Так доживали они, кучкуясь, губя себя и друг друга.
Смерть Брежнева
Да, дни Леонида Ильича были сочтены, мы, трое «прикрепленных», знали об этом, с тревогой ждали рокового дня, и каждый из нас думал: только бы не в мою смену, не дай Бог. Не только думали, но и обсуждали это вслух. Во-первых, чисто по-человечески – тяжело: он стал для нас своим. Во-вторых, вполне естественная смерть первого лица в государстве для каждого из нас могла обернуться чем угодно, при нашей-то системе – затаскают потом: что да как, а вы где были? О самом элементарном, о том, что останемся без работы, об этом как раз не думали.
…Весь мир знал о состоянии здоровья нашего Генерального, а никакого, хоть самого скромного медпункта на даче так и не организовали. Даже дежурную медсестру не прикрепили. То, что Брежнев медиков не жаловал, считая себя здоровым, дела не меняет.
Это не халатность, это – преступление.
Я чувствовал и ребятам говорил: можете не волноваться, все случится в мою смену, я знаю.
Почти угадал.
7 ноября 1982 года Генеральный секретарь с трибуны мавзолея приветствует военный парад. Очередная демонстрация благополучия: вождь жив, все в порядке. Он пытается отдавать честь, но рука вяло поднимается до уровня плеча, ключица по-прежнему дает о себе знать, беззвучно шамкает губами. Эти немощные попытки отдать честь превратились потом в массовую пародию, как и манера выговаривать слова по слогам.
8 тот же день, 7-го, он уехал на два праздничных дня в Завидово, «на охоту». Сидел там, безоружный, в машине, беспомощно и азартно следил за выстрелами своего телохранителя, в последний раз переживая жгучее чувства охотничьего азарта.

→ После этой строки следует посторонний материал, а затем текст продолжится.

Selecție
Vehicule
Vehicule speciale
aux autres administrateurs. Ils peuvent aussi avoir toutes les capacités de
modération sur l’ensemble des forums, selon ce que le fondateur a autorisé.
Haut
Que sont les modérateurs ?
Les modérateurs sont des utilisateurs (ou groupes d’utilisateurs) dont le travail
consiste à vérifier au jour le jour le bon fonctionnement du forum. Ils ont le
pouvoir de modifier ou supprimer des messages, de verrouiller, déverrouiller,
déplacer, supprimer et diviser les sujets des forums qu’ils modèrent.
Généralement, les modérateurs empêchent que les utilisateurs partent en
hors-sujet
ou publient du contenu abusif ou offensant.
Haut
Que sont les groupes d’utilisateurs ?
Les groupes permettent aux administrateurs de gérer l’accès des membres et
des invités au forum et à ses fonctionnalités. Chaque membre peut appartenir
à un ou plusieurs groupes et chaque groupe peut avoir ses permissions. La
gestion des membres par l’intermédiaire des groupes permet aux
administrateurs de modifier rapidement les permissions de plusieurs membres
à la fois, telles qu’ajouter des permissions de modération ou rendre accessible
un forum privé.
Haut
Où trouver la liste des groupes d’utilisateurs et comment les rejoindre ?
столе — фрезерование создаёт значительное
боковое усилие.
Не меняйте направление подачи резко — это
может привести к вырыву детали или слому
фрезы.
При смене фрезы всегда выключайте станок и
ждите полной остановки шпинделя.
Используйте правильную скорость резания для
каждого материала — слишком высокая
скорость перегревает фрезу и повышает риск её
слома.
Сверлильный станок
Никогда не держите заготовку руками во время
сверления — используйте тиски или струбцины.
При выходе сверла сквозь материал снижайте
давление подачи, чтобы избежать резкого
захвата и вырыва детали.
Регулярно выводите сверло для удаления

9 ноября я заступил на дежурство. Леонид Ильич появился на работе минут двадцать одиннадцатого. Я встретил его, как обычно, у лифта на третьем этаже. Вышел, пальто осеннее темно-серое – распахнуто, шапка ондатровая – в руках. Улыбается, руку протянул:
– Здравствуй, Володя.
Я сразу на любимую тему:
– Как охота?
– Хорошо.
До кабинета по коридору метров сорок. Я проводил его в комнату отдыха, помог раздеться. Начальник охраны уехал домой, и я остался один. Никто к нему не заходил в этот день, кроме помощников и референтов. Кажется, только Черненко зашел ненадолго по текущим вопросам. В середине дня попросил меня, как обычно:
– Я сейчас пойду обедать, что там у тебя?
Принес ему папку с повседневными делами.
Все, как всегда. После обеда он прилег на диван отдохнуть, и мы на пару часов переключили телефоны на приемную.

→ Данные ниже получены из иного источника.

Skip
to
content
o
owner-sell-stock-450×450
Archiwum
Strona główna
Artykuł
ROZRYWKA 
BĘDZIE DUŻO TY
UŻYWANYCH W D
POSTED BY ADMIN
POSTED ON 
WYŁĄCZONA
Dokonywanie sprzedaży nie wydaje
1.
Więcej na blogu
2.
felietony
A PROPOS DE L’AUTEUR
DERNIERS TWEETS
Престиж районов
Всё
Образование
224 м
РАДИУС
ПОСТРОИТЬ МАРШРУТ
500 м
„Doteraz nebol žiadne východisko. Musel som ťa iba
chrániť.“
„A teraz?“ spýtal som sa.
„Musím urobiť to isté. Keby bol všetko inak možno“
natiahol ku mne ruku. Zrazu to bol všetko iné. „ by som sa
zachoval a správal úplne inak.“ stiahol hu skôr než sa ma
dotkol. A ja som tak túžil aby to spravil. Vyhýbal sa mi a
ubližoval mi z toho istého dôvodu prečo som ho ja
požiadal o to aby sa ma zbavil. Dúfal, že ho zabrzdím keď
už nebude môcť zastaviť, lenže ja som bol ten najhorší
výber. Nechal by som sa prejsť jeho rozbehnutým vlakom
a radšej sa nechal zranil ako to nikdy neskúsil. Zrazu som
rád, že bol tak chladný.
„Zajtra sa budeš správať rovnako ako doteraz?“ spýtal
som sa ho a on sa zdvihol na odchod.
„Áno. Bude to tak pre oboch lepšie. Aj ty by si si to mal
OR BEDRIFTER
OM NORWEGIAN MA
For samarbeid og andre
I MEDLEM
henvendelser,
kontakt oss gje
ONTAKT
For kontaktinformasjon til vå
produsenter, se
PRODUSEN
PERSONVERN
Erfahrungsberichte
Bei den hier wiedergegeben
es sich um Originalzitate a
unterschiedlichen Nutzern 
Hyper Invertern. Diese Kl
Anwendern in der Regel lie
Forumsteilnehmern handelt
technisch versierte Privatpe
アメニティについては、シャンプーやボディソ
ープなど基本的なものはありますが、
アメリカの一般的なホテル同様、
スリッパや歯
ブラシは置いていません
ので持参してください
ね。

После обеда Леониду Ильичу нужно было сделать укладку волос. Но, увы, парикмахера не было, Толя наш в очередной раз запил… Он тоже был в Завидове, на охоте, успел утром побрить Генерального, то есть был трезв, а из Завидова приехал прямо в Кремль – очень даже крепко поддатый. Меня взяло зло: сколько можно?
– Ты что себе позволяешь!
– Будешь ругаться – вообще уйду, – ответил он невозмутимо.
– Ну и уходи!
Толя забрал свой парикмахерский ридикюль, развернулся и ушел.
Леонид Ильич проснулся в 17 часов.
– Давай Толю.
– Его нет.
– А в чем дело?
Я сказал как есть. Сказал, что прогнал его. Леонид Ильич на этот раз даже не рассердился.
– Вот разгильдяй, опять нализался, – спокойно, по-домашнему сказал Генеральный и спросил, как беспомощный домоуправ: – Ну и что будем делать?